++++ Text segment

Arriving at Hedgecourt lake at 8:20 I was surprised but pleased to find several volunteers busy preparing power boats and readying the galley. Not so pleasing was to see the mirror surface to the lake.

There was little point in considering delaying racing as the forecast was for an uninspiring 6mph all day, better than the 4mph predicted the day before. As the morning progressed some ripples appeared and spirits lifted.

All sixteen Toppers were on the water and ready for a prompt 11:00 start, no stragglers arriving at the last minute, and most sailors having time to test the wind up the first beat. This was really encouraging; parents who gave up their Easter Sunday could feel proud.

The start of race 1 was also impressive everyone was close to the line and looking good, one boat being a little premature and being recalled. Johnny Woolgar established an early lead which he maintained for all four laps for a convincing victory with Jack Hardy coming second. Joseph Mole and Luka Franklin had a tight battle for the line with Joseph clinching third place by the smallest of margins.

The wind strengthened for race 2 with lap times decreasing significantly, the fleet staying closer together. Luka Franklin established an early lead, chased by Andy Peng and Johnny Woolgar, he held on for the win.

An extra beat was added to the course for race 3. The fleet got away to a clean start. Encouragingly all boats were on the same short fourth leg at the same time. Lap 2 saw the wind die completely, only to recover enough for a third lap, accompanied by some major shifts.

++++++++
++++ Information given

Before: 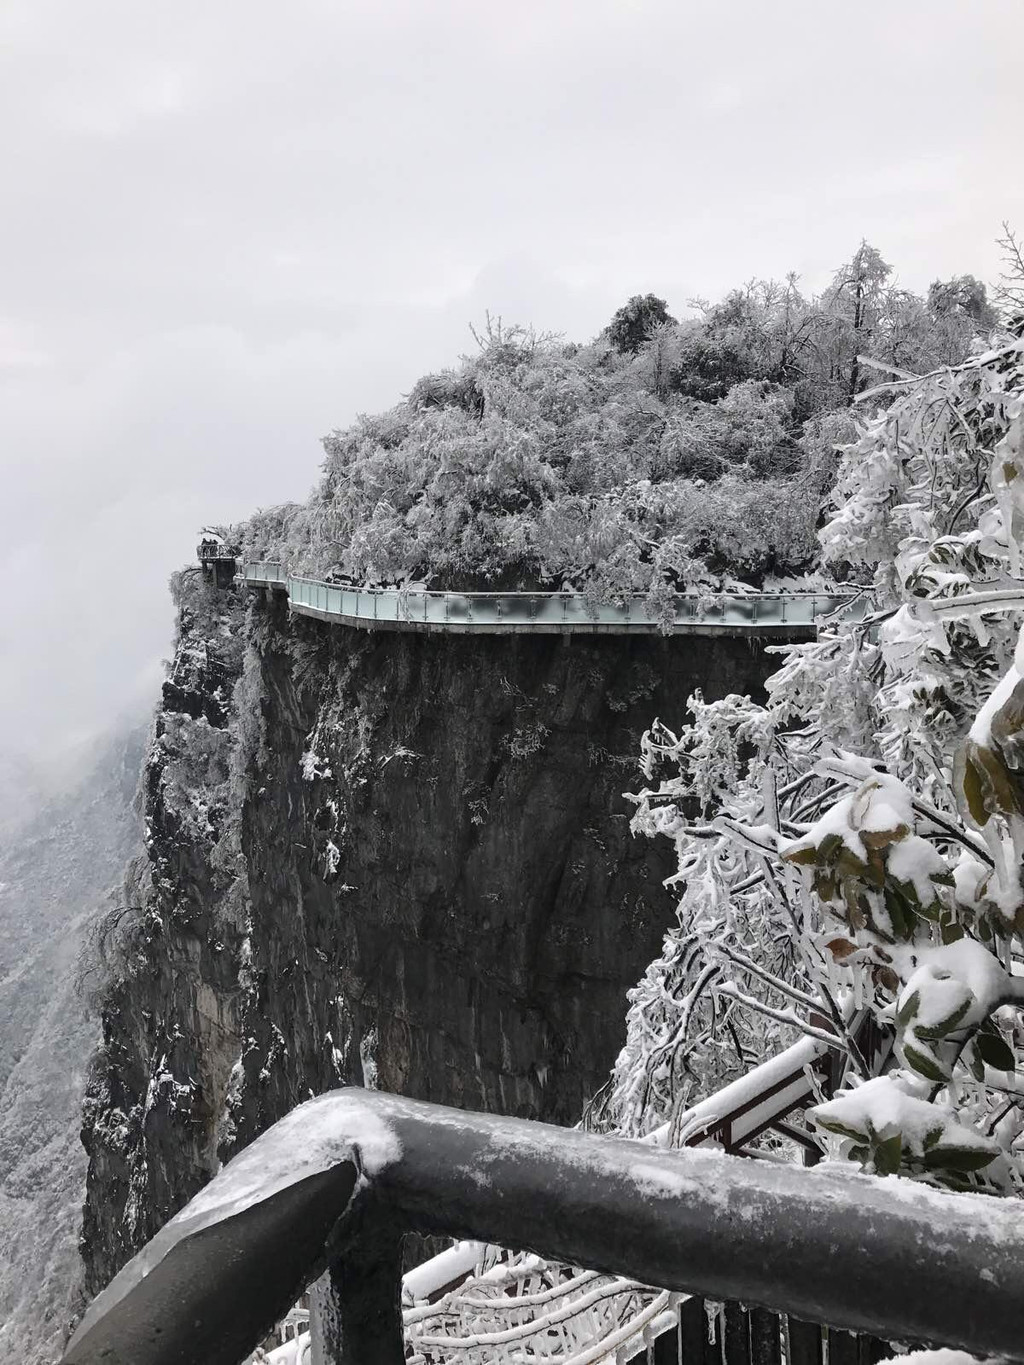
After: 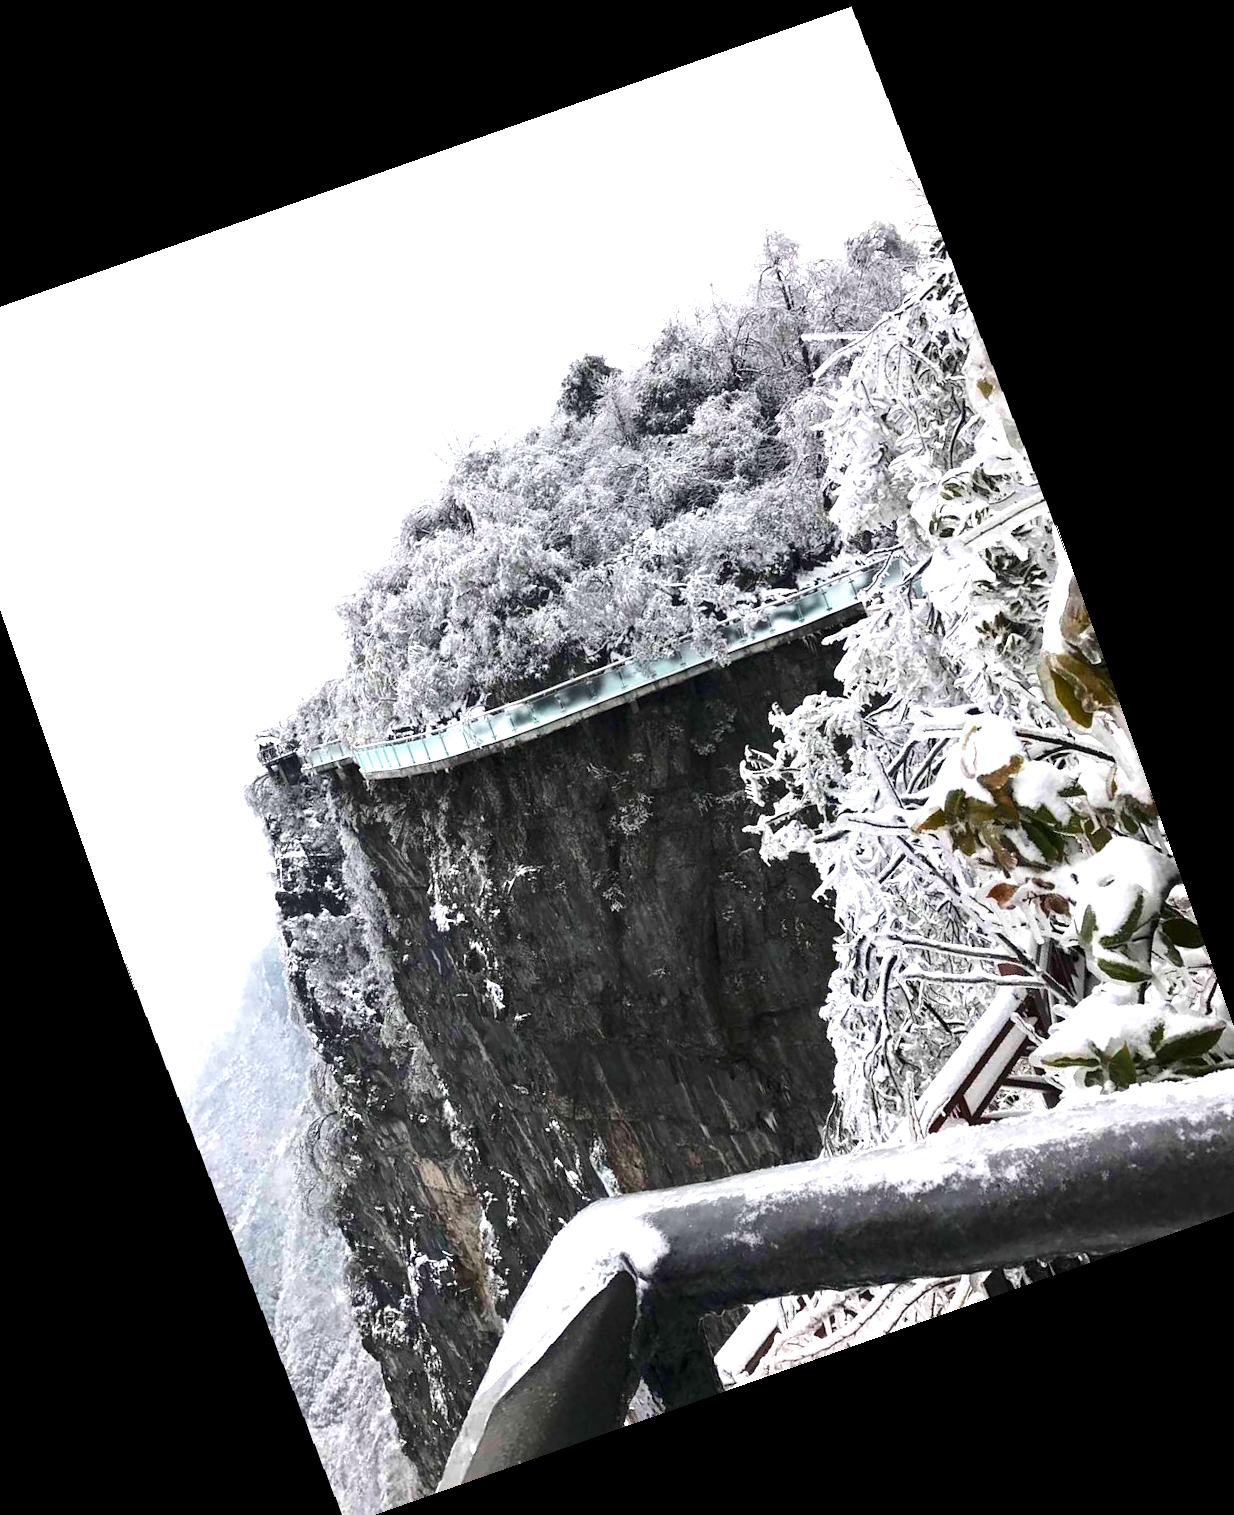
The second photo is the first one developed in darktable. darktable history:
local contrast: highlights 100%, shadows 100%, detail 120%, midtone range 0.2
contrast brightness saturation: contrast 0.13, brightness -0.05, saturation 0.16
velvia: on, module defaults
crop and rotate: angle 19.43°, left 6.812%, right 4.125%, bottom 1.087%
rotate and perspective: rotation -2°, crop left 0.022, crop right 0.978, crop top 0.049, crop bottom 0.951
exposure: black level correction 0.001, exposure 1.05 EV, compensate exposure bias true, compensate highlight preservation false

++++++++

Set task =
In the sailing race report, which sailor won race 2?

The solution =
Luka Franklin won race 2.